Saturday, 21 June 2014

Garden 9

The longest day

21st June, 2014

It is midsummer's day and for once it really feels like midsummer.  We have enjoyed nearly two weeks of warm, dry, sunshiny days - with the promise of at least four more to come.  Everyone is happy apart from the grass behind the house which doesn't look as green as it was a week ago and would prefer a nice heavy shower.

It should have been be a good opportunity to relax and contemplate John Lubbock's wise words - "Rest is not idleness, and to lie sometimes on the grass under the trees on a summer's day, listening to the murmur of water, or watching the clouds float across the sky, is by no means a waste of time”.  But I seem to have spent half the week annoying bumblebees in a vain attempt to teach myself how to identify the various species which visit our garden. 

I hoped it would be easy because there are only six common species.  Most of them have three stripes, one on the thorax and two on the abdomen.  The common names of three varieties refer to the colour of the hairs at the tips of their abdomens  - Red-tailed Bombus lapidarius, Buff-tailed Bombus terrestris and White-tailed Bombus lucorum.  The other three are the Common Carder Bombus pascuorum, the Garden bumblebee Bombus hortorum and the Early Bombus pratorum.  But, each species comes in different sizes - queens, males and workers - and, just to complicate matters even further, the Buff-tailed and White-tailed workers all have white tails.

I haven't seen a Red-tailed yet and I don't know whether I have seen an Early, as they have the most colour variation.  The Carders are easy to identify.  They are small and ginger.  There is a photo of one in my post dated 7th June.  And the bee on the grass in the 19th May post looks rather like a White-tailed queen. I managed to get a few photos of a Buff-tailed queen this morning.  She was on the path behind the house in the shade and looked rather groggy so I moved her up into the sun on the wall.  Here are rear and front views.




This little bee could be a Garden worker.  It has a long head, a distinguishing feature of the species, and pollen sacs.  

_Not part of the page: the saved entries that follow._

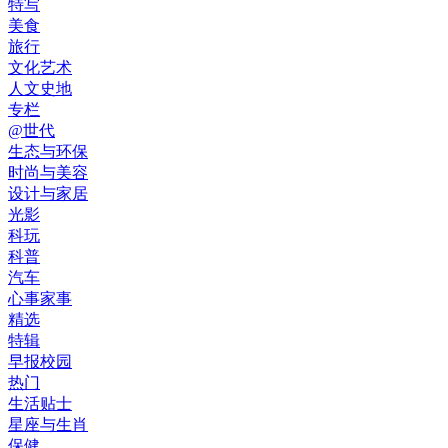
特写
美食
旅行
文化艺术
人文史地
专栏
@世代
生态与环保
时尚与美容
设计与家居
光影
科玩
科普
汽车
心事家事
精选
特辑
早报校园
热门
生活贴士
星座与生肖
保健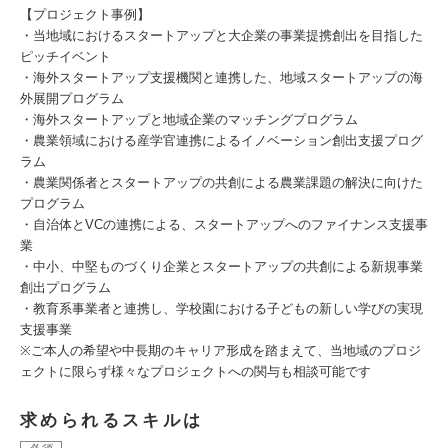
【プロジェクト事例】
・当地域におけるスタートアップと大企業の事業提携創出を目指した
ピッチイベント
・海外スタートアップ支援機関と連携した、地域スタートアップの海
外展開プログラム
・海外スタートアップと地域企業のマッチングプログラム
・農業領域における産学官連携によるイノベーション創出支援プログ
ラム
・農業関係者とスタートアップの共創による農業課題の解決に向けた
プログラム
・自治体とVCの連携による、スタートアップへのファイナンス支援事
業
・中小、中堅ものづくり企業とスタートアップの共創による新規事業
創出プログラム
・教育系事業者と連携し、学校園における子どもの新しい学びの実現
支援事業
※ご本人の希望や中長期のキャリア形成を踏まえて、当地域のプロジ
ェクトに限らず様々なプロジェクトへの関与も相談可能です
求められるスキルは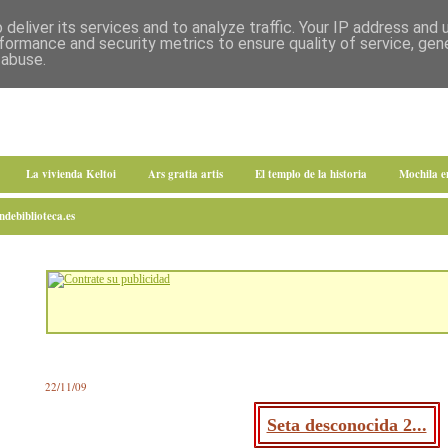
deliver its services and to analyze traffic. Your IP address and
formance and security metrics to ensure quality of service, ge
 abuse.
La vivienda Keltoi
Ars gratia artis
El templo de la historia
Mochila 
debiblioteca.es
22/11/09
Seta desconocida 2...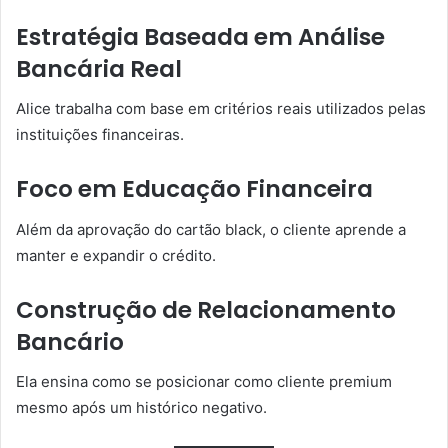
Estratégia Baseada em Análise
Bancária Real
Alice trabalha com base em critérios reais utilizados pelas
instituições financeiras.
Foco em Educação Financeira
Além da aprovação do cartão black, o cliente aprende a
manter e expandir o crédito.
Construção de Relacionamento
Bancário
Ela ensina como se posicionar como cliente premium
mesmo após um histórico negativo.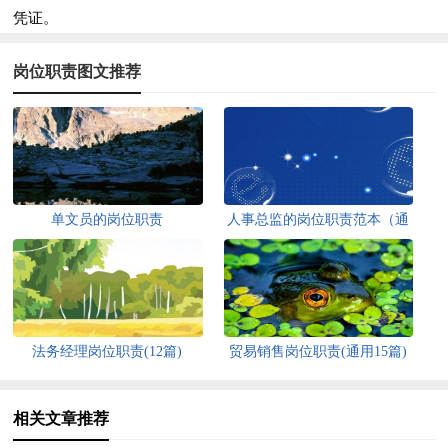
凭证。
岗位职责图文推荐
单文员的岗位职责
人事总监的岗位职责范本（通
用8篇）
法务经理岗位职责(12篇)
贸易销售岗位职责(通用15篇)
相关文章推荐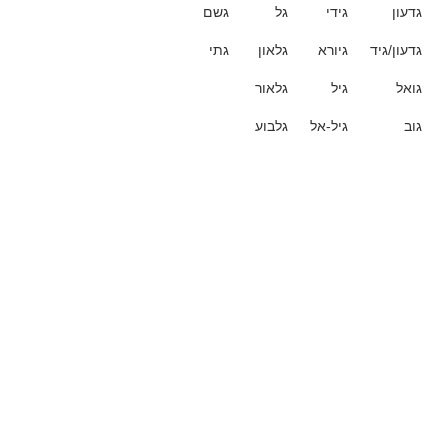
גדעון
גידי
גל
גשם
גדעון/גיד
גיורא
גלאון
גתי
גואל
גיל
גלאור
גוב
גיל-אל
גלבוע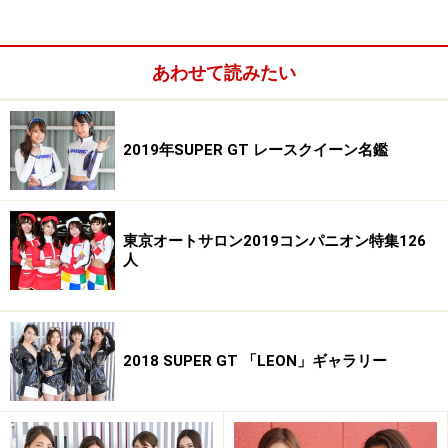
あわせて読みたい
2019年SUPER GT レースクイーン名鑑
東京オートサロン2019コンパニオン特集126
人
2018 SUPER GT 「LEON」ギャラリー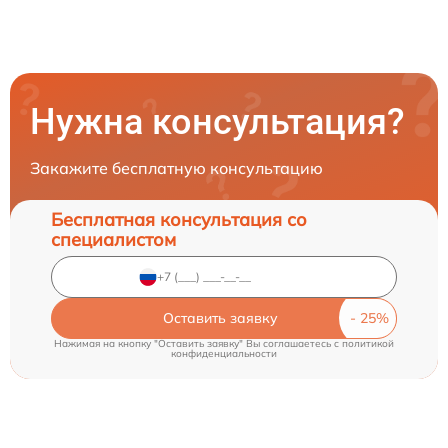
Нужна консультация?
Закажите бесплатную консультацию
Бесплатная консультация со
специалистом
Оставить заявку
Нажимая на кнопку "Оставить заявку" Вы соглашаетесь c
политикой
конфиденциальности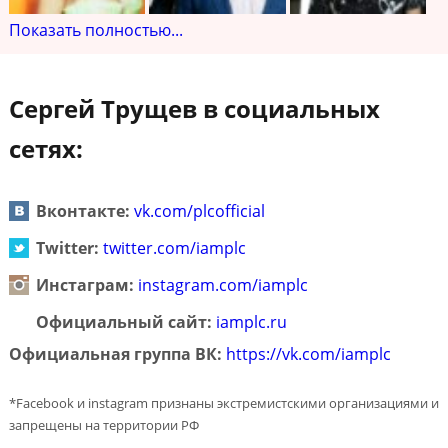
Показать полностью...
Сергей Трущев в социальных
сетях:
Вконтакте:
vk.com/plcofficial
Twitter:
twitter.com/iamplc
Инстаграм:
instagram.com/iamplc
Официальный сайт:
iamplc.ru
Официальная группа ВК:
https://vk.com/iamplc
*Facebook и instagram признаны экстремистскими организациями и
запрещены на территории РФ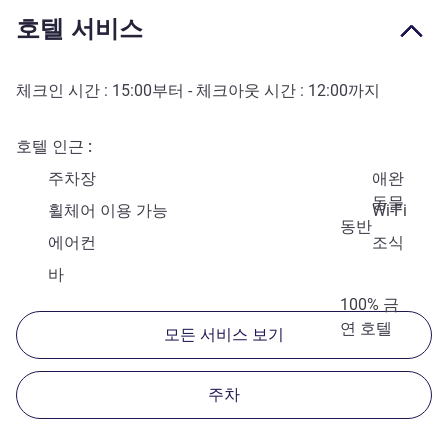
호텔 서비스
체크인 시간 :
15:00
부터 - 체크아웃 시간 :
12:00
까지
호텔 인근
주차장
애완
동물
휠체어 이용 가능
Wi-Fi
동반
에어컨
조식
바
100% 금
연 호텔
모든 서비스 보기
주차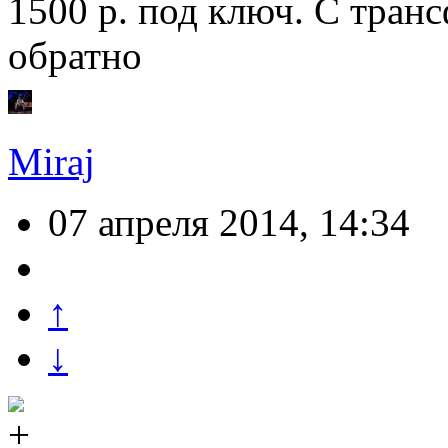
1500 р. под ключ. С тран
обратно
Miraj
07 апреля 2014, 14:34
↑
↓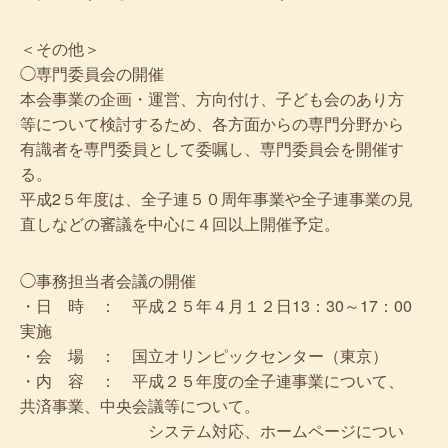
＜その他＞
◯専門委員会の開催
本会事業の企画・運営、方向付け、子ども会のあり方
等について検討するため、各方面からの専門分野から
有識者を専門委員として委嘱し、専門委員会を開催す
る。
平成2５年度は、全子連５０周年事業や全子連事業の見
直しなどの審議を中心に４回以上開催予定。
◯事務担当者会議の開催
・日 時 ： 平成２５年４月１２日13：30～17：00
実施
・会 場 ： 国立オリンピックセンター（東京）
・内 容 ： 平成２５年度の全子連事業について、
共済事業、中央会議等について。
システム対応、ホームページについ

On my way back to the house after a frustrating session of bumblebee photography, I noticed a small insignificant fly on some pink spiraea blossom (Little princess I think - an original inhabitant) and took a quick snap.  A happy impulse because it looks quite amazing when it is magnified.



We may have seen a young blackbird in the front garden this morning. They are brown like their mothers but with a speckled breast. It was too far away to be certain but its body language indicated that it was a young one.  The young siskins are also hard to differentiate from the females.  They are said to have a streakier breast.  This is a female . . . 



. . .  and this may or may not be a juvenile.  It could be because it is very unusual to see adult siskins feeding on the ground.



A couple of easy to distinguish male siskins sharing the sunflower seed feeder.



No butterflies yet, apart from the few whites which have been around for weeks now.  But we did have an unusual visitor on Tuesday evening - a hummingbird hawk moth.  It wasn't easy to photograph because the light was bad and I didn't want to get too close and frighten it way - so I was using a slow shutter speed and a lot of zoom.  It is fascinating watching them feed because they hover above a flower and then dart off to the next source of nectar.  The larger photo is slightly clearer but the smaller one gives a better impression of the immense length of the moth's proboscis.




But it is still June and I mustn't ignore the flower of the month - the rose.  It is only a week since the first buds showed colour on Gentle Hermione.



Now the petals are already falling off those first flowers and she is showing off her perfect fat pink blooms.



A totally different rose, which came up by itself from seed up near the summerhouse, is rosa glauca (a wild rose from central and southern Europe) with its delicate flowers and attractive blue/green foliage.



Our wild rose growing through the hawthorn is busy shedding petals on the lawn in front of my foxglove bed.



Most of the flowers are too high to photograph easily - but there was one perfect rose on a lower twig with some minute beetles feasting on the pollen.



More shrubs are coming into flower.  This hypericum is another of the original inhabitants in the garden - probably H. Hidcote.



One of my favourites is the Deutzia.  I came across this shrub for the first time when I was trimming the ivy on the wall and saw it in our neighbour's garden.  She gave me a cutting but it didn't take.  When I saw a plant for sale outside the flower shop in Ramsey I couldn't resist buying it.  It turned out to be a slightly different type, which flowers later in the year, but is very pretty with its pink buds and frothy white flowers.



I don't have room in my garden for a proper wild flower meadow, so I make do with my sunny wild flower bank in the back garden where the meadowsweet is just starting to flower  . . .   



. . . and my woodland glade down on the bottom level near the road where the Welsh poppies and ragged robin flourish in the dappled shade amongst the shrubs.


One of the inhabitants of the glade, with unusual pale green flowers, is this "stinking hellebore", a native of the mountainous regions of Europe.



And finally, proof that the skies over the Island are not permanently grey . . . dazzling blue skies over Skyhill on Tuesday.